ASSIGNMENT:
Could every line of the data be copied out once more, exactly?

Stored data
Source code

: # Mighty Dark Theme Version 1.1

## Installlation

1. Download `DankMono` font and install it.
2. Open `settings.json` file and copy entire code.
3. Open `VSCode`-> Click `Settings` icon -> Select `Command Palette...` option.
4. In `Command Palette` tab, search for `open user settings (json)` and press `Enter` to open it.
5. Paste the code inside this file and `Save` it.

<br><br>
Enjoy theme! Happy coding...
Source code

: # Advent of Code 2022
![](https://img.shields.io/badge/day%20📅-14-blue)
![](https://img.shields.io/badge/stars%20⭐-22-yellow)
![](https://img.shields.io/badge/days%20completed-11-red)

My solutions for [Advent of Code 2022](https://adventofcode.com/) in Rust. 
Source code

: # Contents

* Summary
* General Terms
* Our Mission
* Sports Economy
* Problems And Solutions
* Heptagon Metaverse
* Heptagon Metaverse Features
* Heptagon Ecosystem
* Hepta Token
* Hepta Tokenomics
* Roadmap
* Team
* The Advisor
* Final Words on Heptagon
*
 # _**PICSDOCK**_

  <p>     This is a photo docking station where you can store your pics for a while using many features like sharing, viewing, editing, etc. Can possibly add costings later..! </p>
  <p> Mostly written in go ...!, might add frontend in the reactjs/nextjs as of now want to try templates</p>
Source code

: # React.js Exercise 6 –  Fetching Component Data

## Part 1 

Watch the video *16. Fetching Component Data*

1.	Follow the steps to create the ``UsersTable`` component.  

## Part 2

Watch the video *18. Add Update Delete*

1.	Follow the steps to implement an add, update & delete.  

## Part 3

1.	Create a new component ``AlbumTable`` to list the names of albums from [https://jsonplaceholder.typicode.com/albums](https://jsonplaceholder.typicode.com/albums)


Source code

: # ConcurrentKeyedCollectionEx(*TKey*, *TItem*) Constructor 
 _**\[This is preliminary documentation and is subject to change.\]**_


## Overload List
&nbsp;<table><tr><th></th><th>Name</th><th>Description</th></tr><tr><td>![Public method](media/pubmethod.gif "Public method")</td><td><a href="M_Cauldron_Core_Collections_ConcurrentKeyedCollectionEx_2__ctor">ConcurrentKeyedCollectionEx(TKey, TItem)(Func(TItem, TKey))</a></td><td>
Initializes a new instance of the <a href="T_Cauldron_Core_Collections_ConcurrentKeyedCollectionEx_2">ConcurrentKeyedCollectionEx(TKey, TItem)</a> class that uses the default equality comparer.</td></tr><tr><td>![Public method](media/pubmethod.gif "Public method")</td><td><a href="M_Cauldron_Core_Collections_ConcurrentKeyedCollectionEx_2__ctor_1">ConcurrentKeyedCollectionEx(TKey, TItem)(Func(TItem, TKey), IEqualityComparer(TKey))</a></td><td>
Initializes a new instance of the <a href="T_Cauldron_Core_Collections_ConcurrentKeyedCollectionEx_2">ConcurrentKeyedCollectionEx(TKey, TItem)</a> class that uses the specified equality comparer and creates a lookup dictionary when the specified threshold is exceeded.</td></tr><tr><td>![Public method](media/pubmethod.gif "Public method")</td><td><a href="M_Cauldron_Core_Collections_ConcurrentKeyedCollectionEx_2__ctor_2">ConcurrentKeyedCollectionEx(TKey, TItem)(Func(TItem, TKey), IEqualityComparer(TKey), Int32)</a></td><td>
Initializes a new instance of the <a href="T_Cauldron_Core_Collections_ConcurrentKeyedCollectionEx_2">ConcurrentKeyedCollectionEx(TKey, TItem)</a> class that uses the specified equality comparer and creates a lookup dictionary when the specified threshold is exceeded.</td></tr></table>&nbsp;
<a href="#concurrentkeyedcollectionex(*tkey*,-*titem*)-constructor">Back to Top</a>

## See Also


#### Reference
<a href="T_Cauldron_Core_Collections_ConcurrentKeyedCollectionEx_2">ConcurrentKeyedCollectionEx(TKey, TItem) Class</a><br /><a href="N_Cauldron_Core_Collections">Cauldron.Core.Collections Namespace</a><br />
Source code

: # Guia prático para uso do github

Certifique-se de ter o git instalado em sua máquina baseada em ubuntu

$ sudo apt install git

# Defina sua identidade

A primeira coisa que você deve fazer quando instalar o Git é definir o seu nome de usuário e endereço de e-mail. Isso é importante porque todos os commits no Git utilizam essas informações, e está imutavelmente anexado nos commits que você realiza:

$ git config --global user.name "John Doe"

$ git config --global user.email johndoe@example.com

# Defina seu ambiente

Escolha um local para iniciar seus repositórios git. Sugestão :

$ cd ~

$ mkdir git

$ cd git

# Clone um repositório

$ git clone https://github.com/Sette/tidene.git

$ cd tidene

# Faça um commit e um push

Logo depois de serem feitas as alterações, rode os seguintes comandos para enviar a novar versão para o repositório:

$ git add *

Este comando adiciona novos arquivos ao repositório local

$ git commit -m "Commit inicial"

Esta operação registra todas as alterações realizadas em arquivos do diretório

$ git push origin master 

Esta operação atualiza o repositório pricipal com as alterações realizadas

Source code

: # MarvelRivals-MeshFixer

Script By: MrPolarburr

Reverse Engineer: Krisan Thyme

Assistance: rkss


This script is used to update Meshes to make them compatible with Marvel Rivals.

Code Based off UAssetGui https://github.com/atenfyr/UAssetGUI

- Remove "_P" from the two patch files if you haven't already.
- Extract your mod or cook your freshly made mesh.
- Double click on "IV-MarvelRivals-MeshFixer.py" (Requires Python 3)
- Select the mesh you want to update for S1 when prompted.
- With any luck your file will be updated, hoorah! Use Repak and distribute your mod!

RESPONSE FOR THIS EXERCISE:
Source code

: # Mighty Dark Theme Version 1.1

## Installlation

1. Download `DankMono` font and install it.
2. Open `settings.json` file and copy entire code.
3. Open `VSCode`-> Click `Settings` icon -> Select `Command Palette...` option.
4. In `Command Palette` tab, search for `open user settings (json)` and press `Enter` to open it.
5. Paste the code inside this file and `Save` it.

<br><br>
Enjoy theme! Happy coding...
Source code

: # Advent of Code 2022
![](https://img.shields.io/badge/day%20📅-14-blue)
![](https://img.shields.io/badge/stars%20⭐-22-yellow)
![](https://img.shields.io/badge/days%20completed-11-red)

My solutions for [Advent of Code 2022](https://adventofcode.com/) in Rust. 
Source code

: # Contents

* Summary
* General Terms
* Our Mission
* Sports Economy
* Problems And Solutions
* Heptagon Metaverse
* Heptagon Metaverse Features
* Heptagon Ecosystem
* Hepta Token
* Hepta Tokenomics
* Roadmap
* Team
* The Advisor
* Final Words on Heptagon
*
 # _**PICSDOCK**_

  <p>     This is a photo docking station where you can store your pics for a while using many features like sharing, viewing, editing, etc. Can possibly add costings later..! </p>
  <p> Mostly written in go ...!, might add frontend in the reactjs/nextjs as of now want to try templates</p>
Source code

: # React.js Exercise 6 –  Fetching Component Data

## Part 1 

Watch the video *16. Fetching Component Data*

1.	Follow the steps to create the ``UsersTable`` component.  

## Part 2

Watch the video *18. Add Update Delete*

1.	Follow the steps to implement an add, update & delete.  

## Part 3

1.	Create a new component ``AlbumTable`` to list the names of albums from [https://jsonplaceholder.typicode.com/albums](https://jsonplaceholder.typicode.com/albums)


Source code

: # ConcurrentKeyedCollectionEx(*TKey*, *TItem*) Constructor 
 _**\[This is preliminary documentation and is subject to change.\]**_


## Overload List
&nbsp;<table><tr><th></th><th>Name</th><th>Description</th></tr><tr><td>![Public method](media/pubmethod.gif "Public method")</td><td><a href="M_Cauldron_Core_Collections_ConcurrentKeyedCollectionEx_2__ctor">ConcurrentKeyedCollectionEx(TKey, TItem)(Func(TItem, TKey))</a></td><td>
Initializes a new instance of the <a href="T_Cauldron_Core_Collections_ConcurrentKeyedCollectionEx_2">ConcurrentKeyedCollectionEx(TKey, TItem)</a> class that uses the default equality comparer.</td></tr><tr><td>![Public method](media/pubmethod.gif "Public method")</td><td><a href="M_Cauldron_Core_Collections_ConcurrentKeyedCollectionEx_2__ctor_1">ConcurrentKeyedCollectionEx(TKey, TItem)(Func(TItem, TKey), IEqualityComparer(TKey))</a></td><td>
Initializes a new instance of the <a href="T_Cauldron_Core_Collections_ConcurrentKeyedCollectionEx_2">ConcurrentKeyedCollectionEx(TKey, TItem)</a> class that uses the specified equality comparer and creates a lookup dictionary when the specified threshold is exceeded.</td></tr><tr><td>![Public method](media/pubmethod.gif "Public method")</td><td><a href="M_Cauldron_Core_Collections_ConcurrentKeyedCollectionEx_2__ctor_2">ConcurrentKeyedCollectionEx(TKey, TItem)(Func(TItem, TKey), IEqualityComparer(TKey), Int32)</a></td><td>
Initializes a new instance of the <a href="T_Cauldron_Core_Collections_ConcurrentKeyedCollectionEx_2">ConcurrentKeyedCollectionEx(TKey, TItem)</a> class that uses the specified equality comparer and creates a lookup dictionary when the specified threshold is exceeded.</td></tr></table>&nbsp;
<a href="#concurrentkeyedcollectionex(*tkey*,-*titem*)-constructor">Back to Top</a>

## See Also


#### Reference
<a href="T_Cauldron_Core_Collections_ConcurrentKeyedCollectionEx_2">ConcurrentKeyedCollectionEx(TKey, TItem) Class</a><br /><a href="N_Cauldron_Core_Collections">Cauldron.Core.Collections Namespace</a><br />
Source code

: # Guia prático para uso do github

Certifique-se de ter o git instalado em sua máquina baseada em ubuntu

$ sudo apt install git

# Defina sua identidade

A primeira coisa que você deve fazer quando instalar o Git é definir o seu nome de usuário e endereço de e-mail. Isso é importante porque todos os commits no Git utilizam essas informações, e está imutavelmente anexado nos commits que você realiza:

$ git config --global user.name "John Doe"

$ git config --global user.email johndoe@example.com

# Defina seu ambiente

Escolha um local para iniciar seus repositórios git. Sugestão :

$ cd ~

$ mkdir git

$ cd git

# Clone um repositório

$ git clone https://github.com/Sette/tidene.git

$ cd tidene

# Faça um commit e um push

Logo depois de serem feitas as alterações, rode os seguintes comandos para enviar a novar versão para o repositório:

$ git add *

Este comando adiciona novos arquivos ao repositório local

$ git commit -m "Commit inicial"

Esta operação registra todas as alterações realizadas em arquivos do diretório

$ git push origin master 

Esta operação atualiza o repositório pricipal com as alterações realizadas

Source code

: # MarvelRivals-MeshFixer

Script By: MrPolarburr

Reverse Engineer: Krisan Thyme

Assistance: rkss


This script is used to update Meshes to make them compatible with Marvel Rivals.

Code Based off UAssetGui https://github.com/atenfyr/UAssetGUI

- Remove "_P" from the two patch files if you haven't already.
- Extract your mod or cook your freshly made mesh.
- Double click on "IV-MarvelRivals-MeshFixer.py" (Requires Python 3)
- Select the mesh you want to update for S1 when prompted.
- With any luck your file will be updated, hoorah! Use Repak and distribute your mod!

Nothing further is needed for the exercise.